BVC-19: A Consortium Response to COVID-19

BVC-19 Founding

When it was widely publicized that hospitals were expected to experience a shortage of ventilators during the COVID-19 pandemic, UCI Beckman Laser Institute & Medical Clinic faculty quickly teamed up with other research universities and industry from across the United States to address this problem.

UCI Beckman Laser Institute & Medical Clinic’s Drs. Brian Wong, biomedical engineer and surgeon, and Tom Milner, director of the Institute, formed a Bridge Ventilator Consortium (BVC-19), which included scientists, engineers, medical professional, business executives and regulatory experts and from organizations like the University of Texas, Virgin Orbit, Medline Industries and more.
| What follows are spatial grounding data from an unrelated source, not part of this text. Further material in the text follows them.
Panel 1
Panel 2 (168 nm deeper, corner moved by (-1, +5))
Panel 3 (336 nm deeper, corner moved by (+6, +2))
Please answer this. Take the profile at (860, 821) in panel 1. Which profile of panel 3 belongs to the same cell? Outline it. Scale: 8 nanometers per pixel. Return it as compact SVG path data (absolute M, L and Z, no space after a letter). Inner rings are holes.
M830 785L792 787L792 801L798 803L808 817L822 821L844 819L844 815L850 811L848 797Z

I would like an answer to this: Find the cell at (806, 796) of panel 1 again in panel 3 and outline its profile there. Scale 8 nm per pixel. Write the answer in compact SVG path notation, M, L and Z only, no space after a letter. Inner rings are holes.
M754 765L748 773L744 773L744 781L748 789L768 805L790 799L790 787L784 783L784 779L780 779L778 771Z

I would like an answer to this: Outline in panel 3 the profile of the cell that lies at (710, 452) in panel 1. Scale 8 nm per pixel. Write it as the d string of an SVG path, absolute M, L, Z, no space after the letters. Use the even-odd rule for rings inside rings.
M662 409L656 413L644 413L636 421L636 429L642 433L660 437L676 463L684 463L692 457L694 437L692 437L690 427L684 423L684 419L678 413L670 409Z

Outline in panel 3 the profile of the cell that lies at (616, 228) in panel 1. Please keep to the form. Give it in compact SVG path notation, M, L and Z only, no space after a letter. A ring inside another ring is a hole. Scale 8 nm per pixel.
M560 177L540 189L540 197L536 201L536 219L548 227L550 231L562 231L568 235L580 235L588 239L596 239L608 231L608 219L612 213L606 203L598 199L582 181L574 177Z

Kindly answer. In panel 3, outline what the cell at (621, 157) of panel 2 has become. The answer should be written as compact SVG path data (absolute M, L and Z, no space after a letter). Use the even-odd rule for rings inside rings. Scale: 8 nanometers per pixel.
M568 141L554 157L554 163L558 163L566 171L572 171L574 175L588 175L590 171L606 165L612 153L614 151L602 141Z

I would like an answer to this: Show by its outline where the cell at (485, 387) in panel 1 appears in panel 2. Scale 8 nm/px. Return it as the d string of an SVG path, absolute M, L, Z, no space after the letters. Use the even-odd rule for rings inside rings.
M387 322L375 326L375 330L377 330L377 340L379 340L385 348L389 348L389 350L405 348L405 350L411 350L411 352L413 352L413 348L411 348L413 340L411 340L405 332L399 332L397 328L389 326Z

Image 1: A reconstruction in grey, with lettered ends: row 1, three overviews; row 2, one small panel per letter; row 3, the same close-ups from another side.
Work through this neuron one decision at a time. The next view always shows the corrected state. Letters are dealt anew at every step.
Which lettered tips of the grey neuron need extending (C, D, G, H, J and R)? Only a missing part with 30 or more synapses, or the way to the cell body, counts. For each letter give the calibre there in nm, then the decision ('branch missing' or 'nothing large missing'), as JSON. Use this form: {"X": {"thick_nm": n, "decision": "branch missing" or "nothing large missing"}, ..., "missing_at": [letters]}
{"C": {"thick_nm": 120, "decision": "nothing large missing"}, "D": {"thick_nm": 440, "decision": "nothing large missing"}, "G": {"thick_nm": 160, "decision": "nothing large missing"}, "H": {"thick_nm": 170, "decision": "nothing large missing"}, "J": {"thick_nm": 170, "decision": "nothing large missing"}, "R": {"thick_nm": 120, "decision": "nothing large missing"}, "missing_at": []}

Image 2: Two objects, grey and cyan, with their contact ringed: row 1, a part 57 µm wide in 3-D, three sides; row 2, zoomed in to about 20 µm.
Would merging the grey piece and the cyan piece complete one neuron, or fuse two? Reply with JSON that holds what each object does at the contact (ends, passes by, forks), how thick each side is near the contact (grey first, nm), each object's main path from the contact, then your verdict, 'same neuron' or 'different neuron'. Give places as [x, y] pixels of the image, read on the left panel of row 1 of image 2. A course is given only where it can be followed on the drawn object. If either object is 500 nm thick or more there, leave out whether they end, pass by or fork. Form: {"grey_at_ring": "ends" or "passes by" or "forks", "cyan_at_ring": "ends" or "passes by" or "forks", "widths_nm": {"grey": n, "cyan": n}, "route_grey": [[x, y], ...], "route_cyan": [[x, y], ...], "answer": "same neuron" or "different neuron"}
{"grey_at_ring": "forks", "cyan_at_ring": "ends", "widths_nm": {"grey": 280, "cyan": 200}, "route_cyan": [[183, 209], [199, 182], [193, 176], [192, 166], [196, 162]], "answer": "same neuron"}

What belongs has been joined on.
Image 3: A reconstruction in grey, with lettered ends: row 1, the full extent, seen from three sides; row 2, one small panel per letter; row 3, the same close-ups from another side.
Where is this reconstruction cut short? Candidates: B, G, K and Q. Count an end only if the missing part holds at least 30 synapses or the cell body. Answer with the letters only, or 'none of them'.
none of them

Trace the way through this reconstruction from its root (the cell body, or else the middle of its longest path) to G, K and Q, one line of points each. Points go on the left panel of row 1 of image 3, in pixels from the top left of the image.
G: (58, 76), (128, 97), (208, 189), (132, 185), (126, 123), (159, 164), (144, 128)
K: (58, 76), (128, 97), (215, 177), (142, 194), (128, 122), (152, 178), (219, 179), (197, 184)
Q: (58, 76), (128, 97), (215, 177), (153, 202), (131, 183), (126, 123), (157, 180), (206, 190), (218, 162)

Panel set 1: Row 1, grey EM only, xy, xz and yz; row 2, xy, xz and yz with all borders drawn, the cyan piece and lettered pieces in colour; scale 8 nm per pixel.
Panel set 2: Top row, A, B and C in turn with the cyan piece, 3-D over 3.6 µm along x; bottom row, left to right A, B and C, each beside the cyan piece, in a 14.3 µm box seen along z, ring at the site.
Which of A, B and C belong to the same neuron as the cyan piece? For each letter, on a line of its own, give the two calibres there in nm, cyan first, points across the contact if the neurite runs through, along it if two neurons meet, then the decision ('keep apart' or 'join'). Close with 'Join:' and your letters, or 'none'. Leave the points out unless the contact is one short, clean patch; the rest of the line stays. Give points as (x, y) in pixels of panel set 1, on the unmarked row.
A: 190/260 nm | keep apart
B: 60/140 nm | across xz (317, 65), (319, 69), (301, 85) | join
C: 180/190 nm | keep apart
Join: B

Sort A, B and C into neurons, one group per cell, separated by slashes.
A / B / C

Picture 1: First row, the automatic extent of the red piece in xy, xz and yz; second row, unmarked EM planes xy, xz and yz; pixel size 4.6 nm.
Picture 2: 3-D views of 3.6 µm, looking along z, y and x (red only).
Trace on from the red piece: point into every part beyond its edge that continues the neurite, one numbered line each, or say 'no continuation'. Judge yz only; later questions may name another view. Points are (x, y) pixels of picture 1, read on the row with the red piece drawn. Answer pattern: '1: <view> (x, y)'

Recognizing the importance of the forum to those in our community and beyond, Pramod Khargonekar, UCI vice chancellor for research, awarded a seed grant to encourage  BVC-19 development activities.  In addition to the seed grant, a BVC-19 fund was established for UCI Beckman Laser Institute and Medical Clinic to raise private support, as well as from county, state and federal agencies.

BVC-19 Devices

The Consortium was first tasked with the design and construction of a “bridge” ventilator.  The “bridge ventilator” was an inexpensive, easy-to-manufacture device for use when intensive care units (ICU) were overwhelmed and no standard ICU ventilators were available for patients undergoing respiratory failure.  The BVC-19 bridge breathing devices used widely available artificial manual breathing units (AMBU) bags that are commonly used for emergency manual ventilation of patients.

Virgin Orbit, a satellite delivery company in Southern California within the Virgin Group, launched a program to manufacture and supply CamBu bridge breathing units to fill potential shortages.  In addition, The Cockrell  School of Engineering and the Dell Medical School in Austin, Texas developed an Assisted Bag Breathing Unit or ABBU.  The ABBU device was manufactured to address ventilator shortages in the local Austin and surrounding areas.

All efforts were encouraged and supported by BVC-19 participants.  Daily online meetings were held that regularly included fifty or more participants.  After the ventilator effort was launched, anecdotal reports from Italy and Spain suggested COVID-19 patients without severely compromised lung compliance may respond better with a bubble or mask device.  The bubble or mask device provided incoming oxygen and rapidly removed aerosolized particles.  Various negative pressure bubble enclosures, CPAP and BiPAP devices were developed, presented and critiqued daily on the BVC-19 forum.

BVC-19 Diagnostic Imaging and Therapies

The creation of numerous assisted breathing units and Personal Protective Equipment (PPE) have been incubated, critiqued and group-sourced from BVC-19 in an open, voluntary and inclusive forum environment.  Today, the Consortium’s outlook is directed toward the development of longer-term diagnostic and treatment strategies – particularly those that utilize light.